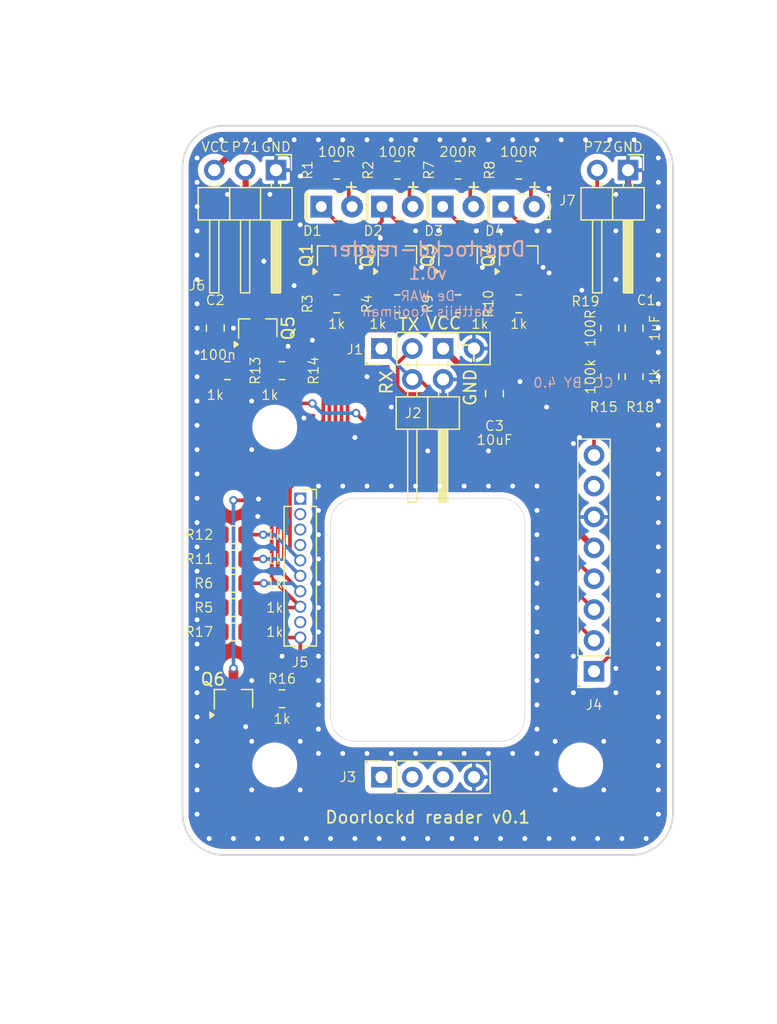
<source format=kicad_pcb>
(kicad_pcb
	(version 20240108)
	(generator "pcbnew")
	(generator_version "8.0")
	(general
		(thickness 1.6)
		(legacy_teardrops no)
	)
	(paper "A4")
	(layers
		(0 "F.Cu" signal)
		(31 "B.Cu" power)
		(32 "B.Adhes" user "B.Adhesive")
		(33 "F.Adhes" user "F.Adhesive")
		(34 "B.Paste" user)
		(35 "F.Paste" user)
		(36 "B.SilkS" user "B.Silkscreen")
		(37 "F.SilkS" user "F.Silkscreen")
		(38 "B.Mask" user)
		(39 "F.Mask" user)
		(40 "Dwgs.User" user "User.Drawings")
		(41 "Cmts.User" user "User.Comments")
		(42 "Eco1.User" user "User.Eco1")
		(43 "Eco2.User" user "User.Eco2")
		(44 "Edge.Cuts" user)
		(45 "Margin" user)
		(46 "B.CrtYd" user "B.Courtyard")
		(47 "F.CrtYd" user "F.Courtyard")
		(48 "B.Fab" user)
		(49 "F.Fab" user)
	)
	(setup
		(stackup
			(layer "F.SilkS"
				(type "Top Silk Screen")
			)
			(layer "F.Paste"
				(type "Top Solder Paste")
			)
			(layer "F.Mask"
				(type "Top Solder Mask")
				(thickness 0.01)
			)
			(layer "F.Cu"
				(type "copper")
				(thickness 0.035)
			)
			(layer "dielectric 1"
				(type "core")
				(thickness 1.51)
				(material "FR4")
				(epsilon_r 4.5)
				(loss_tangent 0.02)
			)
			(layer "B.Cu"
				(type "copper")
				(thickness 0.035)
			)
			(layer "B.Mask"
				(type "Bottom Solder Mask")
				(thickness 0.01)
			)
			(layer "B.Paste"
				(type "Bottom Solder Paste")
			)
			(layer "B.SilkS"
				(type "Bottom Silk Screen")
			)
			(copper_finish "None")
			(dielectric_constraints no)
		)
		(pad_to_mask_clearance 0)
		(allow_soldermask_bridges_in_footprints no)
		(pcbplotparams
			(layerselection 0x0001080_7ffffffe)
			(plot_on_all_layers_selection 0x0000000_00000000)
			(disableapertmacros no)
			(usegerberextensions no)
			(usegerberattributes yes)
			(usegerberadvancedattributes yes)
			(creategerberjobfile yes)
			(dashed_line_dash_ratio 12.000000)
			(dashed_line_gap_ratio 3.000000)
			(svgprecision 4)
			(plotframeref no)
			(viasonmask no)
			(mode 1)
			(useauxorigin no)
			(hpglpennumber 1)
			(hpglpenspeed 20)
			(hpglpendiameter 15.000000)
			(pdf_front_fp_property_popups yes)
			(pdf_back_fp_property_popups yes)
			(dxfpolygonmode yes)
			(dxfimperialunits yes)
			(dxfusepcbnewfont yes)
			(psnegative no)
			(psa4output no)
			(plotreference yes)
			(plotvalue yes)
			(plotfptext yes)
			(plotinvisibletext no)
			(sketchpadsonfab no)
			(subtractmaskfromsilk no)
			(outputformat 3)
			(mirror no)
			(drillshape 0)
			(scaleselection 1)
			(outputdirectory "")
		)
	)
	(property "BOARD_REVISION" "dev")
	(property "COMPONENTS_DATE" "dev")
	(property "GIT_REVISION_INFO" "")
	(property "SHEETPATH" "N/A")
	(property "VARIANT" "")
	(net 0 "")
	(net 1 "GND")
	(net 2 "Net-(D1-K)")
	(net 3 "Net-(D1-A)")
	(net 4 "Net-(D2-K)")
	(net 5 "Net-(D2-A)")
	(net 6 "Net-(D3-K)")
	(net 7 "Net-(D3-A)")
	(net 8 "Net-(D4-K)")
	(net 9 "Net-(D4-A)")
	(net 10 "TX")
	(net 11 "RX")
	(net 12 "TX_SHIFTED")
	(net 13 "RX_SHIFTED")
	(net 14 "RSTOUT_N")
	(net 15 "IRQ")
	(net 16 "P71")
	(net 17 "P72")
	(net 18 "AUX1")
	(net 19 "AUX2")
	(net 20 "P30")
	(net 21 "P31")
	(net 22 "P32")
	(net 23 "P33")
	(net 24 "P34")
	(net 25 "SIGOUT")
	(net 26 "SIGIN")
	(net 27 "RSTPD_N")
	(net 28 "VCC")
	(net 29 "Net-(J6-Pin_2)")
	(net 30 "Net-(Q1-G)")
	(net 31 "Net-(Q2-G)")
	(net 32 "Net-(Q3-G)")
	(net 33 "Net-(Q4-G)")
	(net 34 "Net-(Q5-G)")
	(net 35 "UNUSED_VCC")
	(net 36 "Net-(Q6-G)")
	(net 37 "Net-(C1-Pad1)")
	(net 38 "Net-(J7-Pin_2)")
	(footprint "Capacitor_SMD:C_0805_2012Metric_Pad1.18x1.45mm_HandSolder" (layer "F.Cu") (at 117 78 90))
	(footprint "LED_THT:LED_Rectangular_W5.0mm_H2.0mm" (layer "F.Cu") (at 101.23 68))
	(footprint "LED_THT:LED_Rectangular_W5.0mm_H2.0mm" (layer "F.Cu") (at 91.23 68))
	(footprint "LED_THT:LED_Rectangular_W5.0mm_H2.0mm" (layer "F.Cu") (at 96.23 68))
	(footprint "LED_THT:LED_Rectangular_W5.0mm_H2.0mm" (layer "F.Cu") (at 106.23 68))
	(footprint "Connector_PinSocket_2.54mm:PinSocket_1x04_P2.54mm_Vertical" (layer "F.Cu") (at 96.19 114.95 90))
	(footprint "Connector_PinSocket_2.54mm:PinSocket_1x08_P2.54mm_Vertical" (layer "F.Cu") (at 113.7 106.24 180))
	(footprint "Connector_PinSocket_1.27mm:PinSocket_1x10_P1.27mm_Vertical" (layer "F.Cu") (at 89.5 92.035))
	(footprint "Connector_PinHeader_2.54mm:PinHeader_1x02_P2.54mm_Horizontal" (layer "F.Cu") (at 116.5 65 -90))
	(footprint "Connector_PinHeader_2.54mm:PinHeader_1x03_P2.54mm_Horizontal" (layer "F.Cu") (at 87.5 65 -90))
	(footprint "Package_TO_SOT_SMD:SOT-23_Handsoldering" (layer "F.Cu") (at 86 78 90))
	(footprint "Package_TO_SOT_SMD:SOT-23_Handsoldering" (layer "F.Cu") (at 102.5 72 90))
	(footprint "Package_TO_SOT_SMD:SOT-23_Handsoldering" (layer "F.Cu") (at 92.5 72 90))
	(footprint "Package_TO_SOT_SMD:SOT-23_Handsoldering" (layer "F.Cu") (at 97.5 72 90))
	(footprint "Package_TO_SOT_SMD:SOT-23_Handsoldering" (layer "F.Cu") (at 107.5 72 90))
	(footprint "Resistor_SMD:R_0805_2012Metric_Pad1.20x1.40mm_HandSolder" (layer "F.Cu") (at 88 81.5))
	(footprint "Resistor_SMD:R_0805_2012Metric_Pad1.20x1.40mm_HandSolder" (layer "F.Cu") (at 83.5 81.5))
	(footprint "Resistor_SMD:R_0805_2012Metric_Pad1.20x1.40mm_HandSolder" (layer "F.Cu") (at 115 82 90))
	(footprint "Resistor_SMD:R_0805_2012Metric_Pad1.20x1.40mm_HandSolder" (layer "F.Cu") (at 84 97 180))
	(footprint "Resistor_SMD:R_0805_2012Metric_Pad1.20x1.40mm_HandSolder" (layer "F.Cu") (at 84 101 180))
	(footprint "Resistor_SMD:R_0805_2012Metric_Pad1.20x1.40mm_HandSolder" (layer "F.Cu") (at 102.5 76))
	(footprint "Resistor_SMD:R_0805_2012Metric_Pad1.20x1.40mm_HandSolder" (layer "F.Cu") (at 92.5 76))
	(footprint "Resistor_SMD:R_0805_2012Metric_Pad1.20x1.40mm_HandSolder" (layer "F.Cu") (at 102.5 65))
	(footprint "Resistor_SMD:R_0805_2012Metric_Pad1.20x1.40mm_HandSolder" (layer "F.Cu") (at 92.5 65))
	(footprint "Resistor_SMD:R_0805_2012Metric_Pad1.20x1.40mm_HandSolder" (layer "F.Cu") (at 84 99 180))
	(footprint "Resistor_SMD:R_0805_2012Metric_Pad1.20x1.40mm_HandSolder" (layer "F.Cu") (at 84 95 180))
	(footprint "Resistor_SMD:R_0805_2012Metric_Pad1.20x1.40mm_HandSolder" (layer "F.Cu") (at 97.5 76))
	(footprint "Resistor_SMD:R_0805_2012Metric_Pad1.20x1.40mm_HandSolder" (layer "F.Cu") (at 107.5 76))
	(footprint "Resistor_SMD:R_0805_2012Metric_Pad1.20x1.40mm_HandSolder" (layer "F.Cu") (at 97.5 65))
	(footprint "Resistor_SMD:R_0805_2012Metric_Pad1.20x1.40mm_HandSolder" (layer "F.Cu") (at 107.5 65))
	(footprint "Connector_PinHeader_2.54mm:PinHeader_2x02_P2.54mm_Horizontal" (layer "F.Cu") (at 101.27 79.68 -90))
	(footprint "MountingHole:MountingHole_3.2mm_M3" (layer "F.Cu") (at 87.4 86.15))
	(footprint "MountingHole:MountingHole_3.2mm_M3" (layer "F.Cu") (at 87.4 113.95))
	(footprint "MountingHole:MountingHole_3.2mm_M3" (layer "F.Cu") (at 112.6 113.95))
	(footprint "Connector_PinHeader_2.54mm:PinHeader_1x04_P2.54mm_Vertical" (layer "F.Cu") (at 96.19 79.68 90))
	(footprint "Package_TO_SOT_SMD:SOT-23_Handsoldering" (layer "F.Cu") (at 84 108.5 90))
	(footprint "Resistor_SMD:R_0805_2012Metric_Pad1.20x1.40mm_HandSolder" (layer "F.Cu") (at 88 108.5))
	(footprint "Resistor_SMD:R_0805_2012Metric_Pad1.20x1.40mm_HandSolder"
		(layer "F.Cu")
		(uuid "00000000-0000-0000-0000-000060316dcc")
		(at 84 103 180)
		(descr "Resistor SMD 0805 (2012 Metric), square (rectangular) end terminal, IPC_7351 nominal with elongated pad for handsoldering. (Body size source: IPC-SM-782 page 72, https://www.pcb-3d.com/wordpress/wp-content/uploads/ipc-sm-782a_amendment_1_and_2.pdf), generated with kicad-footprint-generator")
		(tags "resistor handsolder")
		(property "Reference" "R17"
			(at 1.6 0 0)
			(layer "F.SilkS")
			(uuid "97260b4d-9845-431d-b254-0e4a68d497ec")
			(effects
				(font
					(size 0.8 0.8)
					(thickness 0.1)
				)
				(justify right)
			)
		)
		(property "Value" "1k"
			(at 2.9 0 0)
			(layer "F.Fab")
			(uuid "a9acb77e-073b-4530-b245-fc8421f3381f")
			(effects
				(font
					(size 1 1)
					(thickness 0.15)
				)
			)
		)
		(property "Footprint" "Resistor_SMD:R_0805_2012Metric_Pad1.20x1.40mm_HandSolder"
			(at 0 0 180)
			(unlocked yes)
			(layer "F.Fab")
			(hide yes)
			(uuid "2799f37e-3b4c-4389-8d9a-344707490679")
			(effects
				(font
					(size 1.27 1.27)
				)
			)
		)
		(property "Datasheet" ""
			(at 0 0 180)
			(unlocked yes)
			(layer "F.Fab")
			(hide yes)
			(uuid "41922402-f209-4588-bada-87cf4839aa57")
			(effects
				(font
					(size 1.27 1.27)
				)
			)
		)
		(property "Description" "Resistor"
			(at 0 0 180)
			(unlocked yes)
			(layer "F.Fab")
			(hide yes)
			(uuid "ada4f780-2be2-498d-b309-284af0083a49")
			(effects
				(font
					(size 1.27 1.27)
				)
			)
		)
		(path "/00000000-0000-0000-0000-0000604423c0")
		(sheetfile "Reader.kicad_sch")
		(attr smd)
		(fp_line
			(start -0.227064 0.735)
			(end 0.227064 0.735)
			(stroke
				(width 0.12)
				(type solid)
			)
			(layer "F.SilkS")
			(uuid "0b9be57d-dae4-4a55-ac4b-07e53915ccdd")
		)
		(fp_line
			(start -0.227064 -0.735)
			(end 0.227064 -0.735)
			(stroke
				(width 0.12)
				(type solid)
			)
			(layer "F.SilkS")
			(uuid "c121f43a-7ca3-4ca9-a36b-4f6ec8c22726")
		)
		(fp_line
			(start 1.85 0.95)
			(end -1.85 0.95)
			(stroke
				(width 0.05)
				(type solid)
			)
			(layer "F.CrtYd")
			(uuid "7d894319-9ca4-42db-9ac0-d97167f4e46b")
		)
		(fp_line
			(start 1.85 -0.95)
			(end 1.85 0.95)
			(stroke
				(width 0.05)
				(type solid)
			)
			(layer "F.CrtYd")
			(uuid "e00eb553-413e-471f-bcff-90ef67d37ad2")
		)
		(fp_line
			(start -1.85 0.95)
			(end -1.85 -0.95)
			(stroke
				(width 0.05)
				(type solid)
			)
			(layer "F.CrtYd")
			(uuid "a002a86b-7dc8-4fdd-a5b9-13e742e264e4")
		)
		(fp_line
			(start -1.85 -0.95)
			(end 1.85 -0.95)
			(stroke
				(width 0.05)
				(type solid)
			)
			(layer "F.CrtYd")
			(uuid "b0130977-f1c6-4122-b93f-5c1a05916281")
		)
		(fp_line
			(start 1 0.625)
			(end -1 0.625)
			(stroke
				(width 0.1)
				(type solid)
			)
			(layer "F.Fab")
			(uuid "ffc0d046-f84c-4162-9c6f-543f2252c2d8")
		)
		(fp_line
			(start 1 -0.625)
			(end 1 0.625)
			(stroke
				(width 0.1)
				(type solid)
			)
			(layer "F.Fab")
			(uuid "2cb41f22-e310-447b-b39d-b21712546b86")
		)
		(fp_line
			(start -1 0.625)
			(end -1 -0.625)
			(stroke
				(width 0.1)
				(type solid)
			)
			(layer "F.Fab")
			(uuid "4e117d2b-bc5b-45d0-9261-6921811df3e3")
		)
		(fp_line
			(start -1 -0.625)
			(end 1 -0.625)
			(stroke
				(width 0.1)
				(type solid)
			)
			(layer "F.Fab")
			(uuid "c5308041-2157-4874-9242-1a3b4c18cfa4")
		)
		(fp_text user "${VALUE}"
			(at -3.4 0 0)
			(layer "F.SilkS")
			(uuid "129fce64-9397-434b-b909-06446cabcdbd")
			(effects
				(font
					(size 0.8 0.8)
					(thickness 0.1)
				)
			)
		)
		(fp_text user "${REFERENCE}"
			(at 0 0 0)
			(lay
... [255036 chars truncated]
</source>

TASK OBJECTIVE – Copy out all lines above holding "Adhesive".

WRITTEN ANSWER –
		(32 "B.Adhes" user "B.Adhesive")
		(33 "F.Adhes" user "F.Adhesive")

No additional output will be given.